[DATA FOR PROCESSING]
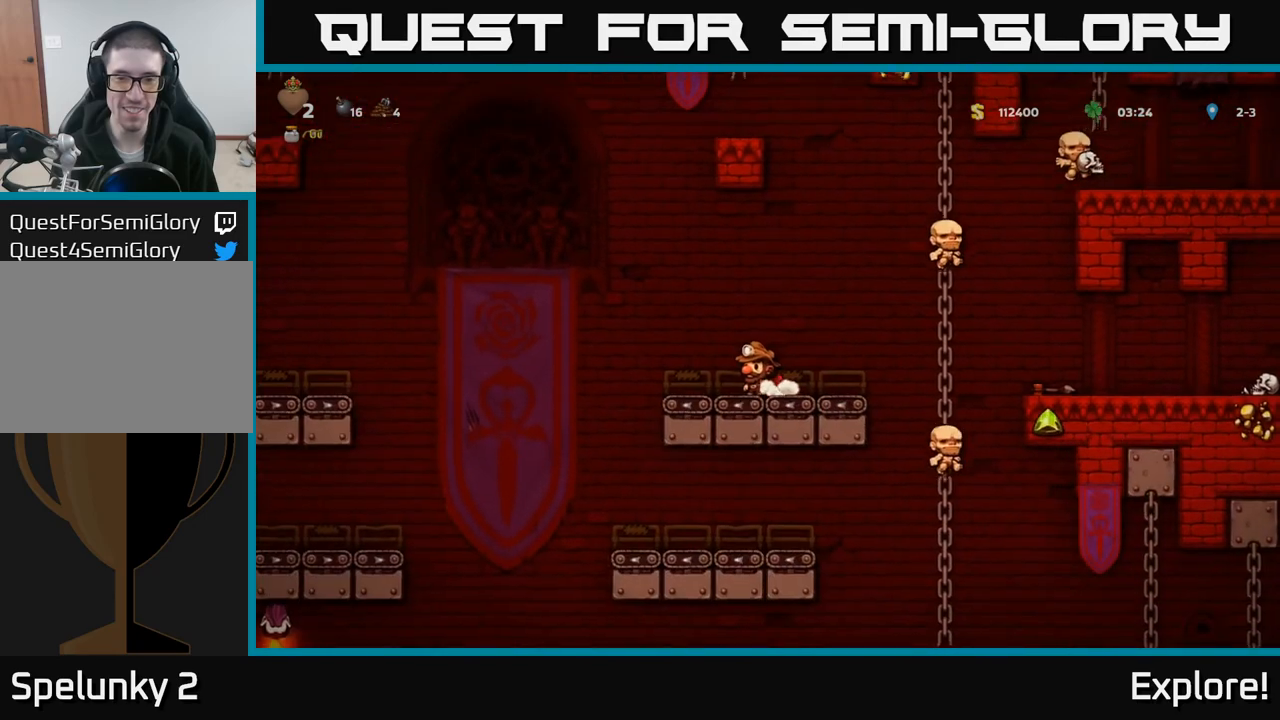
{"buttons": ["A", "DPAD_LEFT"], "left_stick": "center", "right_stick": "center", "events": [[250, "DPAD_LEFT", "down"], [367, "A", "down"]]}
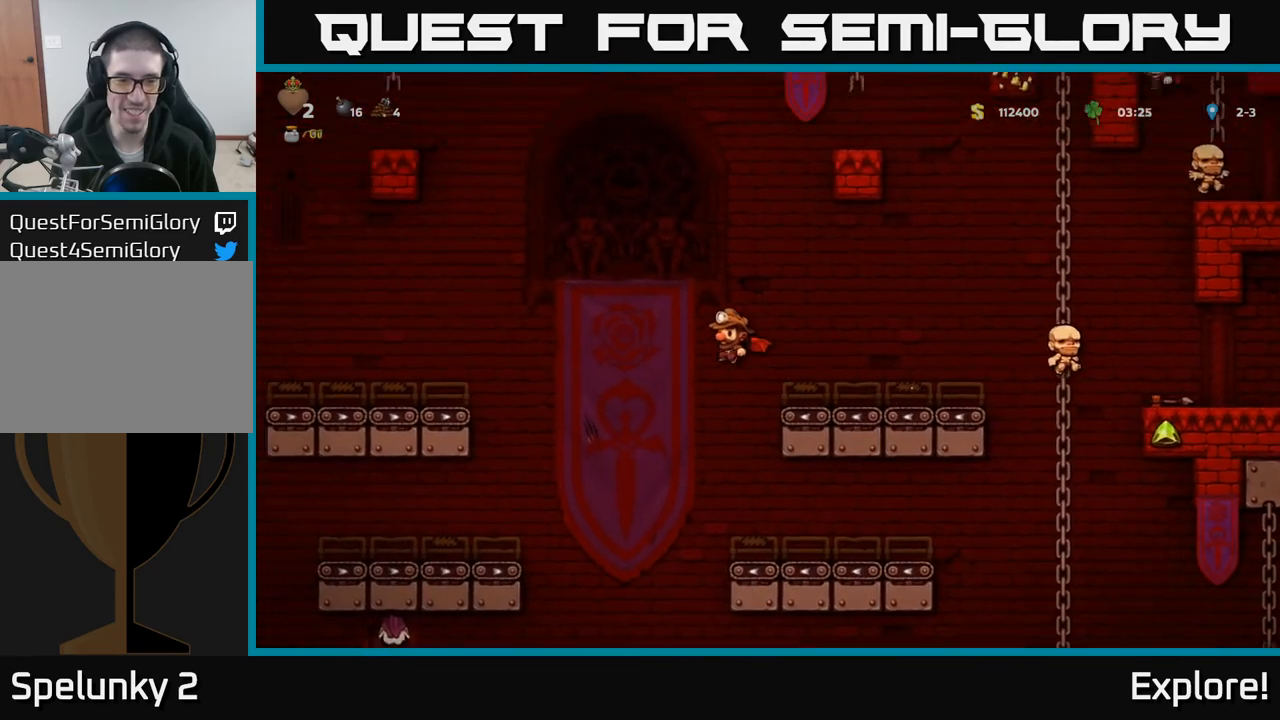
{"buttons": ["DPAD_LEFT"], "left_stick": "center", "right_stick": "center", "events": [[33, "A", "up"], [317, "A", "down"], [417, "A", "up"]]}
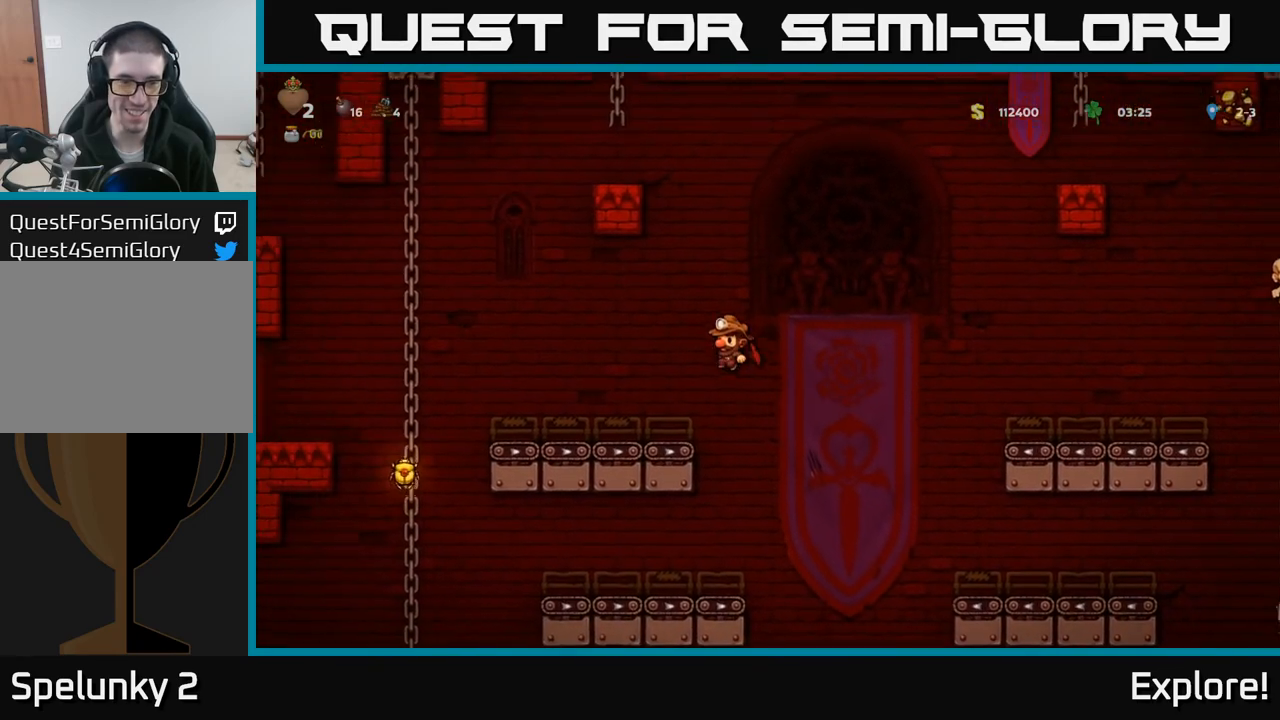
{"buttons": ["DPAD_LEFT"], "left_stick": "center", "right_stick": "center", "events": [[133, "DPAD_LEFT", "up"], [317, "DPAD_LEFT", "down"], [417, "A", "down"], [500, "A", "up"]]}
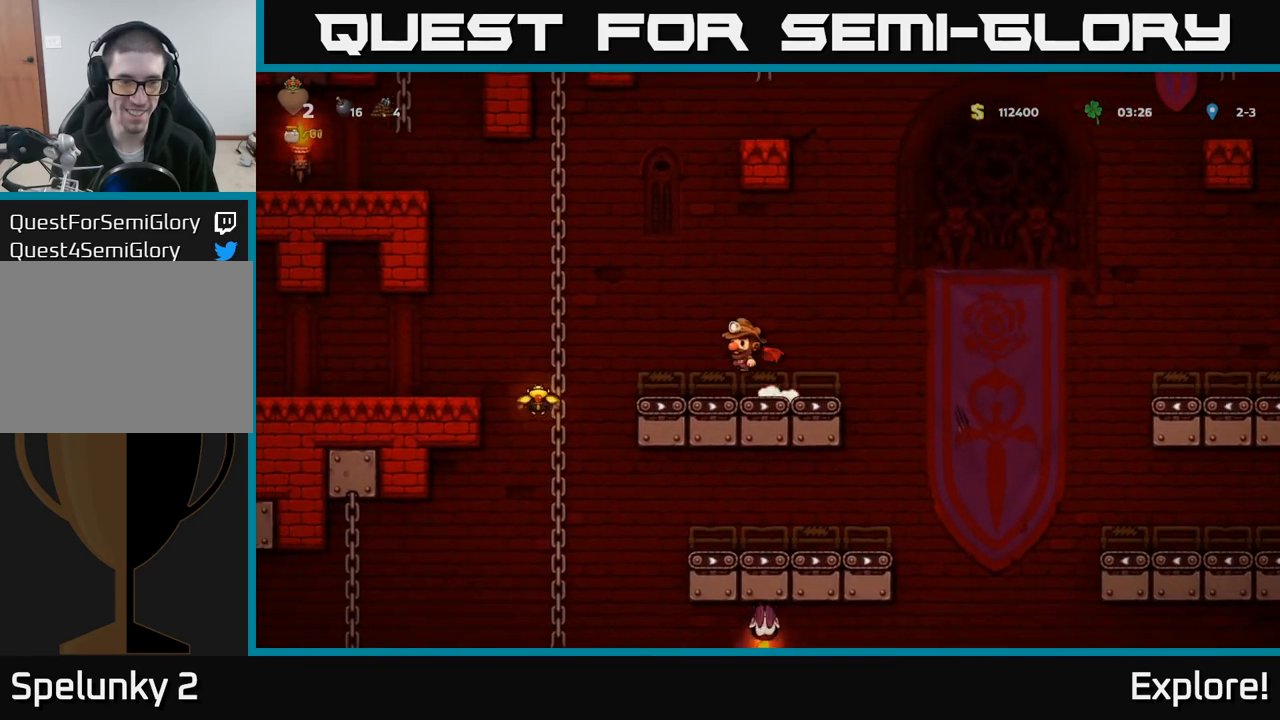
{"buttons": ["A", "DPAD_LEFT"], "left_stick": "center", "right_stick": "center", "events": [[417, "A", "down"]]}
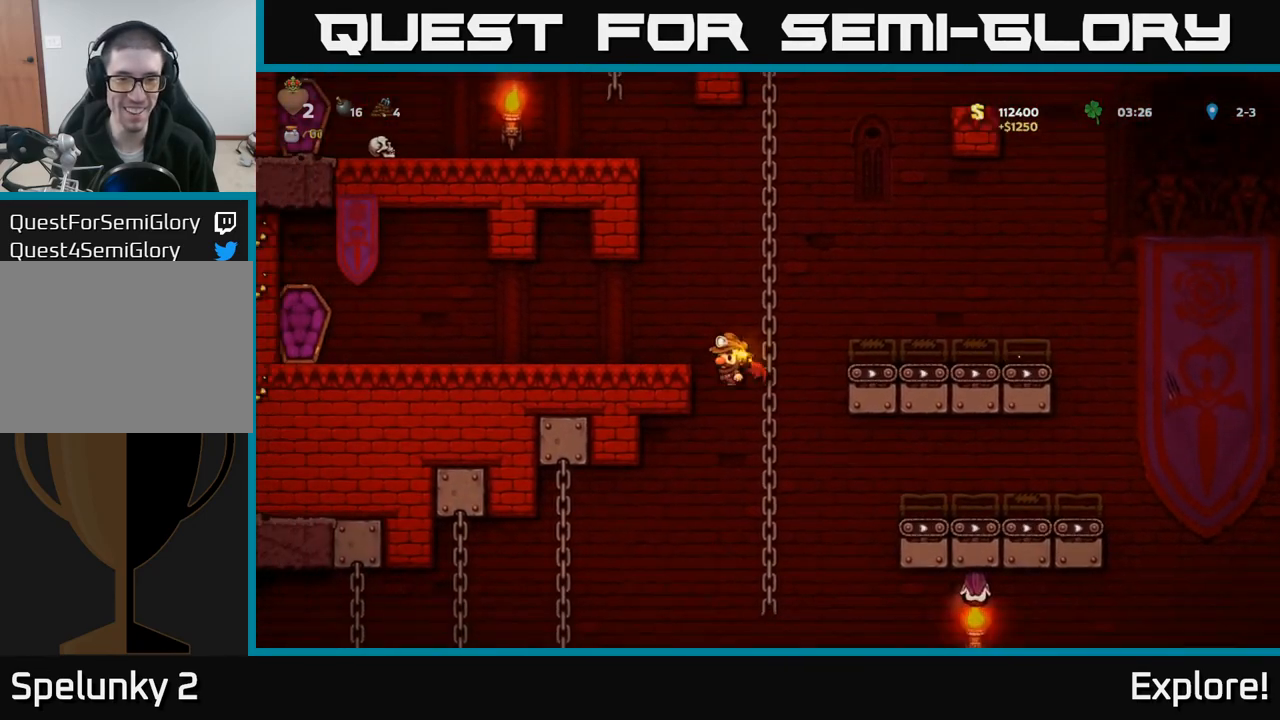
{"buttons": ["DPAD_DOWN"], "left_stick": "center", "right_stick": "center", "events": [[100, "A", "up"], [317, "DPAD_LEFT", "up"], [450, "DPAD_DOWN", "down"]]}
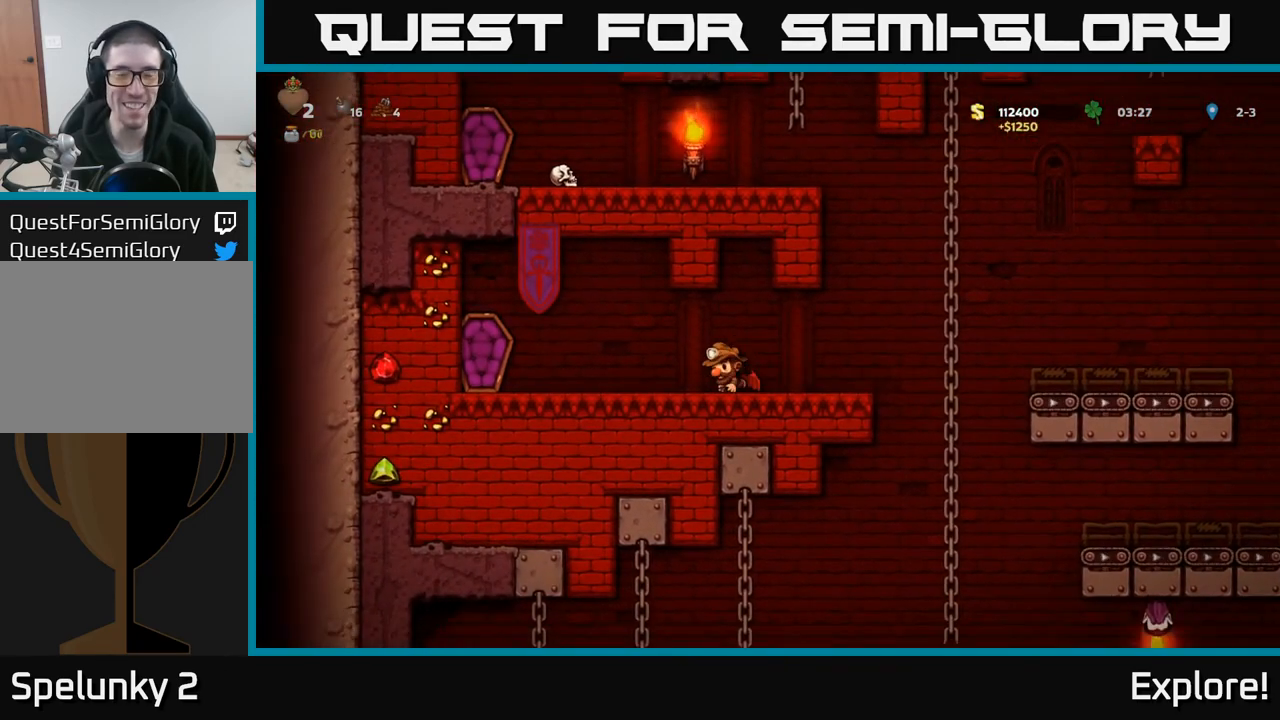
{"buttons": ["DPAD_DOWN"], "left_stick": "center", "right_stick": "center", "events": []}
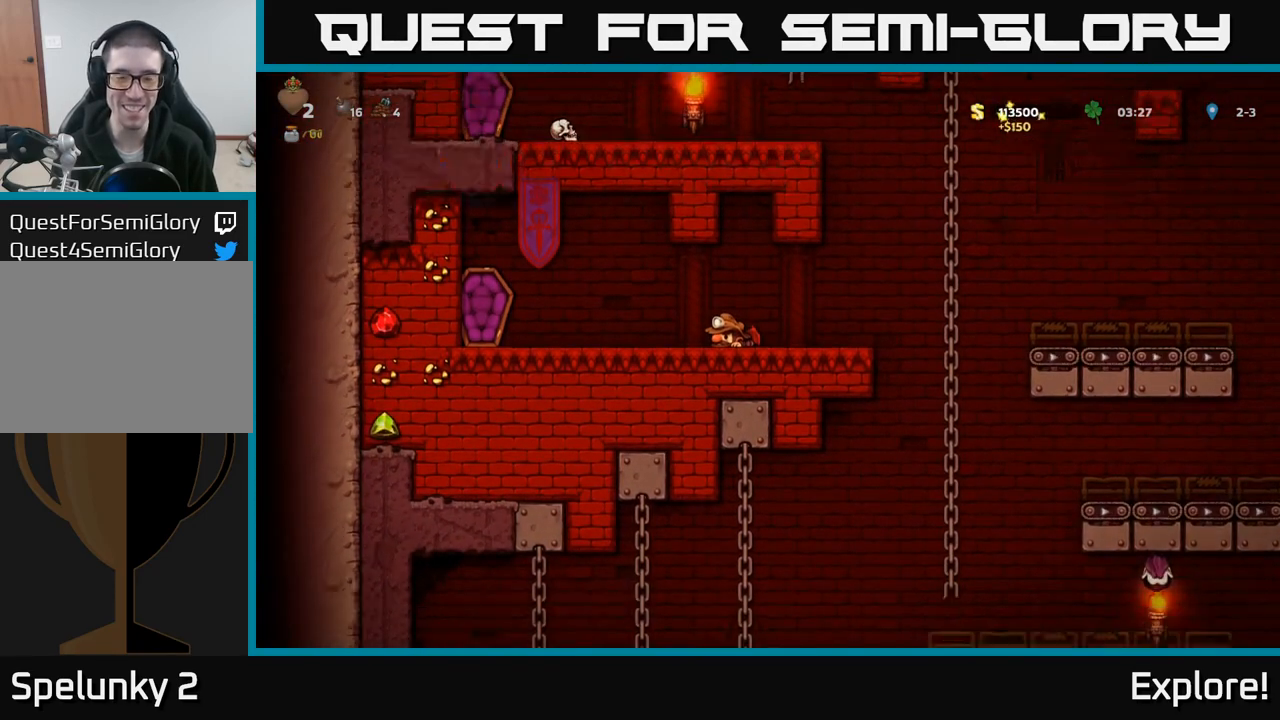
{"buttons": ["DPAD_DOWN"], "left_stick": "center", "right_stick": "center", "events": []}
[/DATA FOR PROCESSING]
_GOAL OF THE EXERCISE:_
Skip the pictures and print each record exactly as it stands.

_EXPECTED ANSWER:_
{"buttons": ["A", "DPAD_LEFT"], "left_stick": "center", "right_stick": "center", "events": [[250, "DPAD_LEFT", "down"], [367, "A", "down"]]}
{"buttons": ["DPAD_LEFT"], "left_stick": "center", "right_stick": "center", "events": [[33, "A", "up"], [317, "A", "down"], [417, "A", "up"]]}
{"buttons": ["DPAD_LEFT"], "left_stick": "center", "right_stick": "center", "events": [[133, "DPAD_LEFT", "up"], [317, "DPAD_LEFT", "down"], [417, "A", "down"], [500, "A", "up"]]}
{"buttons": ["A", "DPAD_LEFT"], "left_stick": "center", "right_stick": "center", "events": [[417, "A", "down"]]}
{"buttons": ["DPAD_DOWN"], "left_stick": "center", "right_stick": "center", "events": [[100, "A", "up"], [317, "DPAD_LEFT", "up"], [450, "DPAD_DOWN", "down"]]}
{"buttons": ["DPAD_DOWN"], "left_stick": "center", "right_stick": "center", "events": []}
{"buttons": ["DPAD_DOWN"], "left_stick": "center", "right_stick": "center", "events": []}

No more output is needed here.